Linus I care about this kind of things... because some of this wrongly labelled plants can be breed and it will be a big confusion. And this is more likely when the plant receives an AOS

It could also be a Phrag. (hirtzii x longifolium) either as a man made cross, or as the natural hybrid Phrag. x roethianum, http://phragweb.slipperaceae.info/p...rue&detail=True&habitat=False&botanical=False

or the other possibility is Phrag. christiansenianum.
http://commons.wikimedia.org/wiki/P...Phragmipedium_christiansenianum_Orchi_088.jpg

I definitely can tell it is related to Phrag. longifolium, but those twisted petals throw me off... Do you (or anyone else) have a picture of Phrag. Elfin Touch?
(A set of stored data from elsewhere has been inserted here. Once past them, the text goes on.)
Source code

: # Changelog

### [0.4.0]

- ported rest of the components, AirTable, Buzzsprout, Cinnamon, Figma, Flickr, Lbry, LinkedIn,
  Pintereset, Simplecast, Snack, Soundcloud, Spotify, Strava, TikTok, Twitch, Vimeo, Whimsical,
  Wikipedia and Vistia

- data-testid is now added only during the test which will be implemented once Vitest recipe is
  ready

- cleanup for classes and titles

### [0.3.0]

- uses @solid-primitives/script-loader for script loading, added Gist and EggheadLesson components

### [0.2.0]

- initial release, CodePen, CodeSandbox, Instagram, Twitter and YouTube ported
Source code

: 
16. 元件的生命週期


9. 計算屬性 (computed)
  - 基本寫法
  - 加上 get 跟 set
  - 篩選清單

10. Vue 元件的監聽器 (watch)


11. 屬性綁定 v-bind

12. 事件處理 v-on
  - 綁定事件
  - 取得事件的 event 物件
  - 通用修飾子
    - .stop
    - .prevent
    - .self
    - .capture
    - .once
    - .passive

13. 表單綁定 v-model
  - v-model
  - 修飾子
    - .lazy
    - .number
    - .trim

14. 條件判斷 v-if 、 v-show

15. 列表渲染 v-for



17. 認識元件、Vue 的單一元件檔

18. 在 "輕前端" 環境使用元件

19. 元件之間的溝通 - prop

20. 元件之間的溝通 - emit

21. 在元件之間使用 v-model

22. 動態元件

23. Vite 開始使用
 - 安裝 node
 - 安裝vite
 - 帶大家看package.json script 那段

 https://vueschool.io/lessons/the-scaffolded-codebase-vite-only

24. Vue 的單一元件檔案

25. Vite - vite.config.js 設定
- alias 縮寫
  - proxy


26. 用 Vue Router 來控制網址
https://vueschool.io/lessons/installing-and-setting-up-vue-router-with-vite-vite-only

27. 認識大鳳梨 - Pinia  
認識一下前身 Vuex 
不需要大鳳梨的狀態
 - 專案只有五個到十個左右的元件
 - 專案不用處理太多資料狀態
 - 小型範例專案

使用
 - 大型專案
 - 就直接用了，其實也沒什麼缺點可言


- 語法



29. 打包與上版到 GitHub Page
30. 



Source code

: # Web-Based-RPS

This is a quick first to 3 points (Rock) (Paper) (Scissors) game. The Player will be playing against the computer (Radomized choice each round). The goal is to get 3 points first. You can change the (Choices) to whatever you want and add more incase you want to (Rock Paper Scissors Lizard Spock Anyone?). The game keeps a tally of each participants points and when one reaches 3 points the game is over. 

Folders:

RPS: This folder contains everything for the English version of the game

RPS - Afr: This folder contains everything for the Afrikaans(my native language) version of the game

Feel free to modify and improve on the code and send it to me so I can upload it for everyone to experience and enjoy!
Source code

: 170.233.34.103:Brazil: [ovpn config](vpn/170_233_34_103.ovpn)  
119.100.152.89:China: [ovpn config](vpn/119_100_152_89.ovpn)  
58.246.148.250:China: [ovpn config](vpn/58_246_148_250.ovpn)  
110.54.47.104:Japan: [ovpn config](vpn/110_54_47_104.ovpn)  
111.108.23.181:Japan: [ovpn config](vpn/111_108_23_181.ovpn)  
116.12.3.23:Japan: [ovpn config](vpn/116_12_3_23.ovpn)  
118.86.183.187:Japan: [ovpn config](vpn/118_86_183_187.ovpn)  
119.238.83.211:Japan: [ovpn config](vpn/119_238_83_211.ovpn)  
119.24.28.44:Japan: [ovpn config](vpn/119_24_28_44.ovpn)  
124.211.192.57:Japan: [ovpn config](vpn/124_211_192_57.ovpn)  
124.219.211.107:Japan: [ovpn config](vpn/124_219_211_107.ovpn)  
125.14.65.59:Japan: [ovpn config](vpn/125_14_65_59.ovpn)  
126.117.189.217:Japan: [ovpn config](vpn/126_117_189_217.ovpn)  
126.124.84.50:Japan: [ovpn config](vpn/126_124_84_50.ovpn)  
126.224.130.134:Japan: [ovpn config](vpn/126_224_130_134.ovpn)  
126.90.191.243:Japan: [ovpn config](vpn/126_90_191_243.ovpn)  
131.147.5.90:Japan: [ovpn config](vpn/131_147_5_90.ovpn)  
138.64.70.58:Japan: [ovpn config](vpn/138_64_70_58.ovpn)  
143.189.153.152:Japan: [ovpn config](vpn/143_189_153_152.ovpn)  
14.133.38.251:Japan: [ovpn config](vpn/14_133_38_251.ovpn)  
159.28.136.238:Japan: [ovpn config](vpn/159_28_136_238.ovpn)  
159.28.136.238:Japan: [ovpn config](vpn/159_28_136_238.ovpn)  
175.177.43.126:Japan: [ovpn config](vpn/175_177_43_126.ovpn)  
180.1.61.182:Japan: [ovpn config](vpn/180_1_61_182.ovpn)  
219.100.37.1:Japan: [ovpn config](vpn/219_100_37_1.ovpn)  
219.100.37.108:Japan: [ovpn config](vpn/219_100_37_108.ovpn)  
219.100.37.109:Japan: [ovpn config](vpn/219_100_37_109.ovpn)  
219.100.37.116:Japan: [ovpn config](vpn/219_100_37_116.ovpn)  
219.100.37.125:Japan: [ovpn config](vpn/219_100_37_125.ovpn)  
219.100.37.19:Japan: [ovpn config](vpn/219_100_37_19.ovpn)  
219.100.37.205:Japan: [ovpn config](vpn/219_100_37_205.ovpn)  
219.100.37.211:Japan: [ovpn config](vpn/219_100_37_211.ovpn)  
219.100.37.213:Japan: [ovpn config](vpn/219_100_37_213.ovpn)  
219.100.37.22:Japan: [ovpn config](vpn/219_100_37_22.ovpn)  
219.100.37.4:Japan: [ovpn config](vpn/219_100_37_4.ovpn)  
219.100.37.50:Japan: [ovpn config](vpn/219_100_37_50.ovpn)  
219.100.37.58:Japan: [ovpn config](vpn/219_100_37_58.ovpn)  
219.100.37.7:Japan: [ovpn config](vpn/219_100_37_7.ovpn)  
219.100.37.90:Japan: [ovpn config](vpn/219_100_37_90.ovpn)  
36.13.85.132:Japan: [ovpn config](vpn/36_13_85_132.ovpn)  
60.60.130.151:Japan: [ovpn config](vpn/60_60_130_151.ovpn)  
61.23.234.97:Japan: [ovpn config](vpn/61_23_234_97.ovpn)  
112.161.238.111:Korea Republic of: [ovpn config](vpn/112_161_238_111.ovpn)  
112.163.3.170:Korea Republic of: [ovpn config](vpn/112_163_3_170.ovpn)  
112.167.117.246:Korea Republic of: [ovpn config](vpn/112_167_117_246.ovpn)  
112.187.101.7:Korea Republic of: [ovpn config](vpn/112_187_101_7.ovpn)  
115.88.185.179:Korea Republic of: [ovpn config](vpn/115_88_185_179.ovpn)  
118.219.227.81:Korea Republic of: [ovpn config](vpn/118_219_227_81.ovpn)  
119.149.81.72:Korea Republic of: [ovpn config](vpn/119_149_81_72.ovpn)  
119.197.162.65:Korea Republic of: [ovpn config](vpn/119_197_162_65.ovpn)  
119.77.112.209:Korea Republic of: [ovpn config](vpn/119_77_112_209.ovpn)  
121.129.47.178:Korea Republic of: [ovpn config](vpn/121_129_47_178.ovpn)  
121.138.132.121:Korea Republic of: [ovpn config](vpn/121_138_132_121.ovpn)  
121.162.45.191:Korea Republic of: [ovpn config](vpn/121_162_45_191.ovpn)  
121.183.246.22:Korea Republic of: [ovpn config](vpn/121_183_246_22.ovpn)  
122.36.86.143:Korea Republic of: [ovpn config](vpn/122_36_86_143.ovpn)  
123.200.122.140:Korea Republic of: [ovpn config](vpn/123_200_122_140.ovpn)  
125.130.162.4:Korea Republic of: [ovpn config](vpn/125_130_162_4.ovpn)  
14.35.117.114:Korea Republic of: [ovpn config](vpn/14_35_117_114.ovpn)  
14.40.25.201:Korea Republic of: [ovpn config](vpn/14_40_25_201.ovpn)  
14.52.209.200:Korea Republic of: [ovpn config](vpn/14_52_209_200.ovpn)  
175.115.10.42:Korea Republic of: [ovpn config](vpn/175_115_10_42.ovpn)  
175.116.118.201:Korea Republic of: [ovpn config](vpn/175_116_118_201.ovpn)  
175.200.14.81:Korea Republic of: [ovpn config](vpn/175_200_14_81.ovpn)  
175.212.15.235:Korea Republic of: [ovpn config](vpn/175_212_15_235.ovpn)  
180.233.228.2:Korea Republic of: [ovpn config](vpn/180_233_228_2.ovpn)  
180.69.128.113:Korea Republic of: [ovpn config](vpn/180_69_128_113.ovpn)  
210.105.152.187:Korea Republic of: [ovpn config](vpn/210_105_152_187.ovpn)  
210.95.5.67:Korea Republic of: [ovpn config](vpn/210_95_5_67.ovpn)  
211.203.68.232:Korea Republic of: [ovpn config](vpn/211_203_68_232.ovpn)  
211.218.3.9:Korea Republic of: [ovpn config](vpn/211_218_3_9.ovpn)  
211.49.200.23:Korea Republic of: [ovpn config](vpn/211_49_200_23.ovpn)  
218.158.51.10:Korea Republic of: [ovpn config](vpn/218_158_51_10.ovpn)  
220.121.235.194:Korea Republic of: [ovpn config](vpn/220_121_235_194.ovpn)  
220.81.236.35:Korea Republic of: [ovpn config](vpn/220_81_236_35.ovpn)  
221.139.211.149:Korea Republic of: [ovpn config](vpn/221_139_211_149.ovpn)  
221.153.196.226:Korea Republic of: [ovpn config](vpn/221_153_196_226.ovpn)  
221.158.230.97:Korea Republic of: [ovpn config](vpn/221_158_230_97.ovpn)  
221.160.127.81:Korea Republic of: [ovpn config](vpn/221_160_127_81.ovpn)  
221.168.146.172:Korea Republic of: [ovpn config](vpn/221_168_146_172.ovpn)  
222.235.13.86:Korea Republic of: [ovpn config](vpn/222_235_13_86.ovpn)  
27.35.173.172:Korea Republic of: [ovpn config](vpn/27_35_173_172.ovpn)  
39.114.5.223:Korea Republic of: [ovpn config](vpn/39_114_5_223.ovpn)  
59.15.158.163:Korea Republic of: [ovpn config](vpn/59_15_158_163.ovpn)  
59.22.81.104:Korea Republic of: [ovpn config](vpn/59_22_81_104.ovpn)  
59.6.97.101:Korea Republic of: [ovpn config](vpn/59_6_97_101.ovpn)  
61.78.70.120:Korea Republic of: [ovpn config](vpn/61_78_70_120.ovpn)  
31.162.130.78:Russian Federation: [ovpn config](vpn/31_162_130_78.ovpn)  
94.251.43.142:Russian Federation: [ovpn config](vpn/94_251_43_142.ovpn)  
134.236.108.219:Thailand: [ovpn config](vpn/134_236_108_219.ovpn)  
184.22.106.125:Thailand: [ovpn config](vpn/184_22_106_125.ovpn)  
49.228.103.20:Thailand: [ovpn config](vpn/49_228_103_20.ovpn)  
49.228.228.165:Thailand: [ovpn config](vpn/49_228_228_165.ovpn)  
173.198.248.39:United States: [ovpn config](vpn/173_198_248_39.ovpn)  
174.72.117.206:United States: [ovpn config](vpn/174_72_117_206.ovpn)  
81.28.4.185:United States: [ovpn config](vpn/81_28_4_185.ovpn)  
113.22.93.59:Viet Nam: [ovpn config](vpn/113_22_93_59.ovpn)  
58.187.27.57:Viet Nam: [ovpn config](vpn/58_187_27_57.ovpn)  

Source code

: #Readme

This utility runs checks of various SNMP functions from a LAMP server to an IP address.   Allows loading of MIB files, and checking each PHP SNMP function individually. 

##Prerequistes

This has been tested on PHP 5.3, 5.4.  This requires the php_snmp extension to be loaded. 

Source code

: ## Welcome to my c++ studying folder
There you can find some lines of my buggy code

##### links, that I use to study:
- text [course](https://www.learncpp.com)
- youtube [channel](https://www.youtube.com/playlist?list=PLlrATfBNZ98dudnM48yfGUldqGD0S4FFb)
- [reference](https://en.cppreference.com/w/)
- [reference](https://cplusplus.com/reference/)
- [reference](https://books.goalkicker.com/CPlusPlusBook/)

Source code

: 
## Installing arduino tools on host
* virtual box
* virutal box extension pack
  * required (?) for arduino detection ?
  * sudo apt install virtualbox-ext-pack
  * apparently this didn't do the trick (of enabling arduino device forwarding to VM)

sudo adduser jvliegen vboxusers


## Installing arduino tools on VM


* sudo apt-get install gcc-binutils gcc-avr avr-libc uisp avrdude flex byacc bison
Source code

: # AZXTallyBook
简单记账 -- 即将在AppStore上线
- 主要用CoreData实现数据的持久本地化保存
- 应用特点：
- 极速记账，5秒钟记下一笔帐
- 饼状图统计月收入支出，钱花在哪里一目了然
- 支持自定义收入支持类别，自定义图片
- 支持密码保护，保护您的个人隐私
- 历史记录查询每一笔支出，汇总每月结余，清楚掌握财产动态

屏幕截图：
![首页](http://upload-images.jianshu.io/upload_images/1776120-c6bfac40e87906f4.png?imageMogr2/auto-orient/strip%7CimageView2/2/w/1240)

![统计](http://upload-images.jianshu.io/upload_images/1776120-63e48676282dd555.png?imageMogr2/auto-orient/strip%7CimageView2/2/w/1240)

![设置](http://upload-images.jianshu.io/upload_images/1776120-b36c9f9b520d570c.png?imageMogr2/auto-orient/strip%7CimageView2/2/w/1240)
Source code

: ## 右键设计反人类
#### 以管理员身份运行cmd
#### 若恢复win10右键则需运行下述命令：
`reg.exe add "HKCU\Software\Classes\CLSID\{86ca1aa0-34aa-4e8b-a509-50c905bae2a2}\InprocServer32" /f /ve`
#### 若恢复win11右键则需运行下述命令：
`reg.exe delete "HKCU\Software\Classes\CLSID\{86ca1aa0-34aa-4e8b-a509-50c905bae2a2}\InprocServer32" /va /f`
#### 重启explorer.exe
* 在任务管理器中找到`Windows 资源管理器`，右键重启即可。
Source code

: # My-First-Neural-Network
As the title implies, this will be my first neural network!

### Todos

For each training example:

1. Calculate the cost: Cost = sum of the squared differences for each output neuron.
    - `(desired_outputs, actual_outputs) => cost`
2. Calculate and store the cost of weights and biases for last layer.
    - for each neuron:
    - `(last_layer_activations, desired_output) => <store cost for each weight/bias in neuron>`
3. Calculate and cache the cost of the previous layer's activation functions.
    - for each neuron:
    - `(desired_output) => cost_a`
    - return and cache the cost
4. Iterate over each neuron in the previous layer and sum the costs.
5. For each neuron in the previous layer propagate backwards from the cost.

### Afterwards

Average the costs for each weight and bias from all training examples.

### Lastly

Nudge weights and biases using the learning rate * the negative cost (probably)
I couldn't find any on the internet..

Robert
 
It could also be a Phrag. (hirtzii x longifolium) either as a man made cross, or as the natural hybrid Phrag. x roethianum, http://phragweb.slipperaceae.info/p...rue&detail=True&habitat=False&botanical=False

or the other possibility is Phrag. christiansenianum.
http://commons.wikimedia.org/wiki/P...Phragmipedium_christiansenianum_Orchi_088.jpg

I definitely can tell it is related to Phrag. longifolium, but those twisted petals throw me off... Do you (or anyone else) have a picture of Phrag. Elfin Touch? I couldn't find any on the internet..

Robert




Here are a couple
 
Thanks Russel! Yes, it does look like that hybrid! The other possibility, is that it could be the parent, Phrag. Green Hornet. With these longifolium hybrids, it is sometimes hard to distinguish between them, especially if they are mislabeled and have other plants related to longifolium like hirtzii and or christiansenianum in the background...Also, it doesn't help, that longifolium itself is so variable (especially as hartwegii, gracile and hinksianum and other varieties are or were at one time also considered longifolium).